Es gab damals Komplikationen, ich kam nicht auf dem direkten Wege in das FH-Gebäude. Aber gut, der Gedanke hinter der Aktion zählte.

Dienstag also Vonda Shepard und vielleicht kann ich während des Konzerts ja bloggen oder schlafen oder die Weltformel finden. Auf jeden Fall und bei aller Ironie gilt mein, unser!, Dank Emily. Auch eine tolle Frau mit einem wahnsinnigen Humor.
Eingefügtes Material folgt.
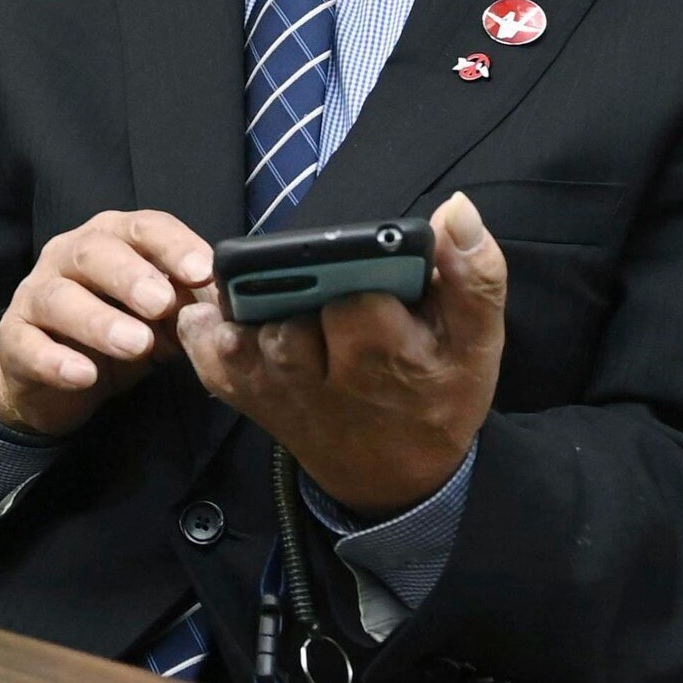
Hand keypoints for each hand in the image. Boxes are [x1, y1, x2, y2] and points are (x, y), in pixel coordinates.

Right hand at [0, 210, 215, 435]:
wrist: (57, 377)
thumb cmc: (118, 330)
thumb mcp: (160, 317)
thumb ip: (187, 304)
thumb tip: (226, 305)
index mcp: (112, 239)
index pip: (143, 228)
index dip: (173, 245)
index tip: (203, 271)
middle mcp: (69, 256)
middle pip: (94, 252)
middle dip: (130, 275)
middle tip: (162, 303)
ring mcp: (36, 294)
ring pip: (60, 297)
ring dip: (99, 320)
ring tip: (135, 344)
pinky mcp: (15, 338)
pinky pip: (30, 345)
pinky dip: (57, 360)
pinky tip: (85, 375)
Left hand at [175, 193, 506, 514]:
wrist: (395, 474)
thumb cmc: (437, 392)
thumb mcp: (476, 341)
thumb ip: (474, 273)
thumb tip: (456, 208)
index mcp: (388, 357)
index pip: (356, 301)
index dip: (357, 274)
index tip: (368, 274)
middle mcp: (324, 380)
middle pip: (293, 314)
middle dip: (301, 288)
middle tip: (319, 284)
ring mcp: (278, 390)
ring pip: (248, 333)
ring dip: (252, 307)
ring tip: (271, 288)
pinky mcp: (246, 395)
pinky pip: (210, 356)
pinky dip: (206, 330)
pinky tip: (225, 309)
Genau wie die zweite für mich nicht unwichtige Frau. Die allerdings hat im Namen der Liebe etwas Trauriges getan: Sie hat vor ziemlich genau zwei Jahren für einen Amerikaner das Land verlassen. Also dieses Land. Ich glaube, sie staunt selber noch über diesen waghalsigen Schritt, den sie aber nicht bereut. Auch das zeigt, was Mensch aus Liebe alles tut. Unfassbar. Das jedoch hat für mich einen großen Vorteil. Sie ist weit weg, aber kann dank sozialer Medien, und klar, ich meine „Facebook“, mir nicht ganz entkommen. Und so stehen wir im Regen. Also … im regen Kontakt, der mir sehr wichtig ist und mir in einer Sache sehr geholfen hat. Wir beide teilen die Eigenschaft, Konflikten weiträumig aus dem Wege zu gehen und Schmach und Ärger runterzuschlucken, bis wir daran verzweifeln. Mir ist das passiert. Damit ich aber nicht alles runterschlucke, teile ich meinen Ärger und auch diverse Sorgen mit ihr und hier und da hat sie mir auch sehr helfen können. Das könnte ich mit einem Mann übrigens nicht. Und nun hat diese Frau auch noch diese wahnsinnig wichtige Eigenschaft der Selbstironie inne, die kleine Katastrophen so erträglich macht. Und wenn es nur das Verlassen der Linie 708 ist, um am Mintropplatz zu kotzen. Oder wenn es nur eine Ratte in der Küche ist, die sich an den Möhren vergeht …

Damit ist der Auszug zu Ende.